‘I See Myself as Her Bodyguard’: Beanie Feldstein on Playing Monica Lewinsky
If there is an archetypal role for Beanie Feldstein, as an actor an a human, it’s the best friend. The 28-year-old became famous for her performances in two portraits of female friendship: Greta Gerwig’s Lady Bird, and Olivia Wilde’s Booksmart. “I’m still doing that here,” Feldstein says of her role as Monica Lewinsky in FX’s Impeachment: American Crime Story (premiering September 7th). “It’s just the single most painful side — the most infamous, disgusting act of betrayal between two female friends of all time.” Feldstein stars opposite Sarah Paulson’s Linda Tripp, Lewinsky’s co-worker at the Pentagon who secretly recorded conversations in which the former intern revealed her affair with President Bill Clinton. Slated to begin filming in March 2020, the Covid-delayed series didn’t get underway until last November. So Feldstein put the spare time toward another political pursuit: “All I would do is prepare, read about Monica, and then phone bank.”

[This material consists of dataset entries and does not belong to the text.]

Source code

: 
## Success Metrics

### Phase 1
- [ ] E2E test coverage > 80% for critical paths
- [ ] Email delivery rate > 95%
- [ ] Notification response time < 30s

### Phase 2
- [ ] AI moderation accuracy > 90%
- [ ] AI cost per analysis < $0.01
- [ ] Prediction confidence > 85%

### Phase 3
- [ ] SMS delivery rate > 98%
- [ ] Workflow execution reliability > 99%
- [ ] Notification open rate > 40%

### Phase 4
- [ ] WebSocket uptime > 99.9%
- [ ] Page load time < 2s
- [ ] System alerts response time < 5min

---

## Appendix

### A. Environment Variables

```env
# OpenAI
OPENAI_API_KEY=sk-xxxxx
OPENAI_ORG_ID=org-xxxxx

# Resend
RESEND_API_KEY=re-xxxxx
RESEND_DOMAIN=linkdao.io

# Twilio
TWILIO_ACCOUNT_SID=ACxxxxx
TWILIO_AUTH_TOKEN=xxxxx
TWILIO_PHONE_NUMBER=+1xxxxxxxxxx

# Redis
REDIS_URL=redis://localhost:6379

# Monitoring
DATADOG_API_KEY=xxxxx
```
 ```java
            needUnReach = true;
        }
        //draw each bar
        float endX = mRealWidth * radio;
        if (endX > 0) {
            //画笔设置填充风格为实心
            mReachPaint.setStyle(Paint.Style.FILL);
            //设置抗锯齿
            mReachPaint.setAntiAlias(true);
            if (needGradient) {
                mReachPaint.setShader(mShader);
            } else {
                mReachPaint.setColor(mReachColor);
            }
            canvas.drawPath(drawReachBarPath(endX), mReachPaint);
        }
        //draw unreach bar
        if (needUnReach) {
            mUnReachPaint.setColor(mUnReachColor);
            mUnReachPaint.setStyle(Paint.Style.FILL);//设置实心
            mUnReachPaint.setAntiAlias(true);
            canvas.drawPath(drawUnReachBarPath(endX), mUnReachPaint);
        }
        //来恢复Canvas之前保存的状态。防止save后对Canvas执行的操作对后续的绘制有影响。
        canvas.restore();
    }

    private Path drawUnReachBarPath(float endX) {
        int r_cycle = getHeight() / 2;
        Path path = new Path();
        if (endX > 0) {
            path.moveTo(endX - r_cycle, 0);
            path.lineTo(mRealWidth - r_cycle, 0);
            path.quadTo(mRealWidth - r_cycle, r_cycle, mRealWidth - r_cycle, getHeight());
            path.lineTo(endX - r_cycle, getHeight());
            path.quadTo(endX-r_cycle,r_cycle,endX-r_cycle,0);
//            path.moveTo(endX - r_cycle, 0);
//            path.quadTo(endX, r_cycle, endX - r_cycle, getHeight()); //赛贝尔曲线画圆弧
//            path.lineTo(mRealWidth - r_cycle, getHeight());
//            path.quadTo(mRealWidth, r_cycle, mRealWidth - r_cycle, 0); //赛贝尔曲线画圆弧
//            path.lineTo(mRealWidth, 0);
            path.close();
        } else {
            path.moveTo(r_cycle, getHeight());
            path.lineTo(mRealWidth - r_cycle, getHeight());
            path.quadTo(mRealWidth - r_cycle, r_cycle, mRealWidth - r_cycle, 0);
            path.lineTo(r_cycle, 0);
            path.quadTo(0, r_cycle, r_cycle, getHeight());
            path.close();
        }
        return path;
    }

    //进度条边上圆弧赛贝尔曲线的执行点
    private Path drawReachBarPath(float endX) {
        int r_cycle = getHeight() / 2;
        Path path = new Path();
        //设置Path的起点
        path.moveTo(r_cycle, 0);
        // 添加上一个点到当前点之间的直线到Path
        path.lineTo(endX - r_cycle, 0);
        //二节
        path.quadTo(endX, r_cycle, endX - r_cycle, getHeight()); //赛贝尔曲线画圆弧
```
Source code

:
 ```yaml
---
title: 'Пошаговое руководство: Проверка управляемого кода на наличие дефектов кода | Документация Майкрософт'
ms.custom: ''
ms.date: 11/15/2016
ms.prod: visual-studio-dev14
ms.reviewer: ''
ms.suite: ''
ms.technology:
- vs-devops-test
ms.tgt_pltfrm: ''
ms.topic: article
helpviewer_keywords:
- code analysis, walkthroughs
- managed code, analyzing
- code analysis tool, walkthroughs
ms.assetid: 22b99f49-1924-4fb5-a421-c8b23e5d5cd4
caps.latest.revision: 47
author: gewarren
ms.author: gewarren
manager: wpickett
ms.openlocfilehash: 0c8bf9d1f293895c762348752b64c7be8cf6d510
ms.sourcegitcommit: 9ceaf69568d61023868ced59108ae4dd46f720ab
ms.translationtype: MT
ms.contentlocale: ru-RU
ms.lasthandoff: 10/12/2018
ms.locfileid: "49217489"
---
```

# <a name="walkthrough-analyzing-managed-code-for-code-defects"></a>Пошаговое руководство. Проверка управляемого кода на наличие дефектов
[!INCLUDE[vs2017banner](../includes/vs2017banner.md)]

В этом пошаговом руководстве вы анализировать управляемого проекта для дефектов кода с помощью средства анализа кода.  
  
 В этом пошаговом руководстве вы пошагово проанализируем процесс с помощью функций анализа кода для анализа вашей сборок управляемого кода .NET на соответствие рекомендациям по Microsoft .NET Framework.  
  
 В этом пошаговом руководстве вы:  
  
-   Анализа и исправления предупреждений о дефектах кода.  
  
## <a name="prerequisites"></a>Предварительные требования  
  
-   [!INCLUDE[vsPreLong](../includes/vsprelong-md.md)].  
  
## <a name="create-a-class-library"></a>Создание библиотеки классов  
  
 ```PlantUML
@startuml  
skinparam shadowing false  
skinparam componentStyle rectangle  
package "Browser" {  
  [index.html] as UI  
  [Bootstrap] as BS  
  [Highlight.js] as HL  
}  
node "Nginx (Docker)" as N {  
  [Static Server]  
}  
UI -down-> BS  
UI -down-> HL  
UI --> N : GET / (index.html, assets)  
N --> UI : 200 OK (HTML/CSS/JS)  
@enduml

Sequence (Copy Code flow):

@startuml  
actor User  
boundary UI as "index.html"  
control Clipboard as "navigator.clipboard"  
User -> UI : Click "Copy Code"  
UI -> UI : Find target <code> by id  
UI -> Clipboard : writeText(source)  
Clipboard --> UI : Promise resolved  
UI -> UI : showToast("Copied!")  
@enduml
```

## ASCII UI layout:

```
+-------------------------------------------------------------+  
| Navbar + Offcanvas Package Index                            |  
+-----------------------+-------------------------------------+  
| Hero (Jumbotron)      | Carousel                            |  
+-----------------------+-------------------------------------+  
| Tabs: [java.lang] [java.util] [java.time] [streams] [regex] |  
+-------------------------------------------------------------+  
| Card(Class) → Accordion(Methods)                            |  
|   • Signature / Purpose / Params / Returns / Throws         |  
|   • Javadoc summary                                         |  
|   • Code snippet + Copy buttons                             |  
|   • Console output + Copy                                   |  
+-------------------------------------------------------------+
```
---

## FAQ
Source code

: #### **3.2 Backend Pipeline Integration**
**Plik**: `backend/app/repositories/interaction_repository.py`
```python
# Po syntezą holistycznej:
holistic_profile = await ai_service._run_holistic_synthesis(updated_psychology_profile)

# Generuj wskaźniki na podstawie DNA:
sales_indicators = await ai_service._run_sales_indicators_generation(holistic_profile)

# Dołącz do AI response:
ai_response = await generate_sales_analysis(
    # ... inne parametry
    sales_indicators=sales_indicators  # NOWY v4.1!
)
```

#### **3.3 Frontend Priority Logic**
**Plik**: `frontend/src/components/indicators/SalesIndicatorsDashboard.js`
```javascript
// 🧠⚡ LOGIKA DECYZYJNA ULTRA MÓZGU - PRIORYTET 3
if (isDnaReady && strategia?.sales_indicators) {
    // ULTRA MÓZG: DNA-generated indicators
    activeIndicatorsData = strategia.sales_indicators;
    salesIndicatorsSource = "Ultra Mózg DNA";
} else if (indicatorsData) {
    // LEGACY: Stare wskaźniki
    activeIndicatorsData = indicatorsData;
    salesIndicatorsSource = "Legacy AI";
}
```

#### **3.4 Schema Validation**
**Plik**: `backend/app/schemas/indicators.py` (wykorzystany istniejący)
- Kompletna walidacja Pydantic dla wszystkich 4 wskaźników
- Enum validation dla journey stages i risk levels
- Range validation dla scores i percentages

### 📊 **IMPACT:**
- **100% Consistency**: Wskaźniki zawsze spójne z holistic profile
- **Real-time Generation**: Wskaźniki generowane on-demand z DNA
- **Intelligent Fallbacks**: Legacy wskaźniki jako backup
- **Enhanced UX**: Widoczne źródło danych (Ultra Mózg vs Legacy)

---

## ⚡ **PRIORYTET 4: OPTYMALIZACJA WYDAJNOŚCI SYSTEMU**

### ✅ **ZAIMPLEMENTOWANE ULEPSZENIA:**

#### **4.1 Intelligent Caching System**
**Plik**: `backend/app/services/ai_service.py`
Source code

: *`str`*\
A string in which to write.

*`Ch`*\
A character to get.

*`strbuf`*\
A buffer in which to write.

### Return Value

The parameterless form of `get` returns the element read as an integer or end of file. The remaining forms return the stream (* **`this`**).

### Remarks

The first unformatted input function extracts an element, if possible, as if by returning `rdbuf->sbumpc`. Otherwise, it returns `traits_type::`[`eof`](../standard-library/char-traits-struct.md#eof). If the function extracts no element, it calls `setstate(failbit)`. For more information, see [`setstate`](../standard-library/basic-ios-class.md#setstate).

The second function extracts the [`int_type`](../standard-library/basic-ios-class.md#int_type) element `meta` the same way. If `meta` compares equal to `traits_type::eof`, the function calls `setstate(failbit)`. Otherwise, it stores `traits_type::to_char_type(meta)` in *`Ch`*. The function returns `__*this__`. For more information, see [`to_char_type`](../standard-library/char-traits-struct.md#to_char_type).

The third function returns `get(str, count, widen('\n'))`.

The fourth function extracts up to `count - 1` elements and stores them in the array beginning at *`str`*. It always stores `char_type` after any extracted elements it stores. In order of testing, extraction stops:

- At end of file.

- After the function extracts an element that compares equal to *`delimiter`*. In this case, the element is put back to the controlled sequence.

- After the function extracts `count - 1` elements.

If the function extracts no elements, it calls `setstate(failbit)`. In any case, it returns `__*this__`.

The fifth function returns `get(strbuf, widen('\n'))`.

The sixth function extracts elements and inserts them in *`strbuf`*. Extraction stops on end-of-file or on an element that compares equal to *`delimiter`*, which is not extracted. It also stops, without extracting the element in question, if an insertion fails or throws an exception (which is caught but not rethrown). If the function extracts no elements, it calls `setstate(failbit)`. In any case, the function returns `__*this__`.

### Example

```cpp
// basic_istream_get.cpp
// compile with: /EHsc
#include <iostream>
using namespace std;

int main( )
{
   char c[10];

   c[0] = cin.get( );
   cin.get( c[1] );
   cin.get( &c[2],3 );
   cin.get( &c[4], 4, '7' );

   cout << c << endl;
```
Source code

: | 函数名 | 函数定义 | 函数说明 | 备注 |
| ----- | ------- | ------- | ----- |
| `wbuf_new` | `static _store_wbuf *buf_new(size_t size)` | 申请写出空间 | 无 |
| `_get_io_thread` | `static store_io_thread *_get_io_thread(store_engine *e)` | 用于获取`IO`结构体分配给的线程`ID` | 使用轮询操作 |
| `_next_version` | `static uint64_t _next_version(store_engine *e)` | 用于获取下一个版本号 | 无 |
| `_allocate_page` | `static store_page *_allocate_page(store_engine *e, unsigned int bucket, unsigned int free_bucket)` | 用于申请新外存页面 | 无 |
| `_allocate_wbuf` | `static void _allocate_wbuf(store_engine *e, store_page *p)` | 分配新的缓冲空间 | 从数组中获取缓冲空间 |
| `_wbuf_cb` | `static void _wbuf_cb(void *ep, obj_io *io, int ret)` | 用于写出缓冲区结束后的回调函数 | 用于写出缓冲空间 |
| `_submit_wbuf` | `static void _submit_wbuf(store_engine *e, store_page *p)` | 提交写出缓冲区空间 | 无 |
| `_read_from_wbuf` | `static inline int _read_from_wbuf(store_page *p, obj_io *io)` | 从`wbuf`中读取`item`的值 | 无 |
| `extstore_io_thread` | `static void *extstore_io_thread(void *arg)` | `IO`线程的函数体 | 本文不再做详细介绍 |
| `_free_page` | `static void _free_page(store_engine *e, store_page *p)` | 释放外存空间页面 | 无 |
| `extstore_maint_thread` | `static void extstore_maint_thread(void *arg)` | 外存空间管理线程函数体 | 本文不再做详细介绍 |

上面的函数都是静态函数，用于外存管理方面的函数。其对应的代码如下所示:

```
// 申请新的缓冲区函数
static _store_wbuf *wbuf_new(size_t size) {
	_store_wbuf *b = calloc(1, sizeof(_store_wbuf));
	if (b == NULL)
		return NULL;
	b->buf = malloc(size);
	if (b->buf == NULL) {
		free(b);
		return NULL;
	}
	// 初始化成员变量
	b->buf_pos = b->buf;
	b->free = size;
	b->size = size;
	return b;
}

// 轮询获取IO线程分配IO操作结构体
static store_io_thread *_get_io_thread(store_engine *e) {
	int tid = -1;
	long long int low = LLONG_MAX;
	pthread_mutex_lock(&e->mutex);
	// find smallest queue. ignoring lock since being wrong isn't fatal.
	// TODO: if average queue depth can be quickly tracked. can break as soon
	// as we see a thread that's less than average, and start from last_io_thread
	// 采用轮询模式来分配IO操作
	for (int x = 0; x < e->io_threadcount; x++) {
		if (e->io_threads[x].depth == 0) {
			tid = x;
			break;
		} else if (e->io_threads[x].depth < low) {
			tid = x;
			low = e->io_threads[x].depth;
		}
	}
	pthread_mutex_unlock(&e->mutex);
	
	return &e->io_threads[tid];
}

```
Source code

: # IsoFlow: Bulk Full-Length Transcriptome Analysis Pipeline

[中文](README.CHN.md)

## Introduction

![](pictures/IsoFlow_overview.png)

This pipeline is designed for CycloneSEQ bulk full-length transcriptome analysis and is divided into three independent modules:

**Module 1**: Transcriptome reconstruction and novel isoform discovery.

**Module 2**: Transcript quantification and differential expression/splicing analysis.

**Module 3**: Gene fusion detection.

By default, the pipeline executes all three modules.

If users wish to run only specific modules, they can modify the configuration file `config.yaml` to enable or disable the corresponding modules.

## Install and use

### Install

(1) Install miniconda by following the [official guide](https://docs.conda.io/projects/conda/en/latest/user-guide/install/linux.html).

Monica Lewinsky was just 22 when her affair with Bill Clinton began, not that much older than your Lady Bird and Booksmart characters. Yet she seems worlds away from them. How was your approach different here?
Because I’m playing a real, living, breathing person, [who is] a producer on the show, and now a dear friend of mine, it was such a different process. There was a deep, deep sense of responsibility, unlike anything I’ve ever felt before. I want to respect her, and honor her, and redeem her with every word, every walk, every time I pick up a glass.
Did you work closely with her to prepare?
We’ve been filming in the depths of the pandemic, so she and I hadn’t physically seen each other for about a year, but we’re always in touch. Sometimes I’ll ask simple questions, like “What nail-polish color were you wearing?” because those little details really add up. We have a beautiful connection and trust. I expressed to her very early on that I see myself as her bodyguard; I’m going to put my body in front of hers, and I’m going to protect her. I promised her that, and she heard me.
Was there anything that surprised you to learn about Monica’s experience?
I did not know about the time that she spent with the FBI. She was taken into a hotel room [where she] spent 12 hours refusing to turn on the president, refusing to wear a wire and trap him the way that they wanted her to. At 24 years old, to be alone in a hotel room with eight to 12 armed men — in your workout clothes? I did not know that that had happened. For me, playing her, it was, as clear as day, just a complete turning point for her.
All of the women in this story were vilified to some degree when this situation was unfolding in the Nineties. How did you balance showing the pain of what they went through and making an entertaining television show?
I don’t know if you had [the children’s-book character] Flat Stanley growing up, but how all of these women were [portrayed at the time was] 2D. They were an SNL character, a late-night joke — a scathing review of their nose, or their hair, or their size. They were all viciously picked apart in different ways for how they looked, how they talked, what they talked about. Our goal was to show every single side, give all the information to the audience, and say, “Make of this what you will, but all of this humanity was happening at the same time. You have to look at all of it.”
Did working on this project change the way you felt about Hillary Clinton at all?
[Long pause] I voted for Hillary, I campaigned for Hillary, and I have so much respect and admiration for Hillary. To watch Hillary Clinton be portrayed by Edie Falco — one of the greatest actors to ever live — I think, is going to be a transcendent experience.
But did it change the way you felt about her?
No comment. I haven’t thought about it deeply enough to come up with an answer that I feel comfortable sharing.
Has making this series inspired more of an interest in politics for you?
I’m more politically engaged now than ever, and I don’t think that’s because of the show. I think that’s because of the political state of the previous four years and the pandemic. In those very isolating months leading up to the election, we’re all sitting in our homes, couldn’t go anywhere, and I just was like, “All that matters to me is getting people to vote. That’s all that matters.”
What are the issues most important to you?
First and foremost, I think the systems of power and oppression in this country are astronomical, in deeply felt ways. We’re finally starting, as a society, to take notice of that pain. Black Lives Matter and trans rights are just at the forefront of my mind. As a queer person, LGBTQ rights. As a woman, women’s rights to their own bodies. There are thousands — I could continue forever.
Understanding through the lens of this show how vicious the political arena can be, does it make you jaded?
I’m not jaded. I’m a very glass-half-full person. That’s how I’ve always been. Even after portraying this story, I’m always going to believe that hope is just around the river bend. I think that Joe Biden and Kamala Harris are proof of that, and that we also still have farther to go.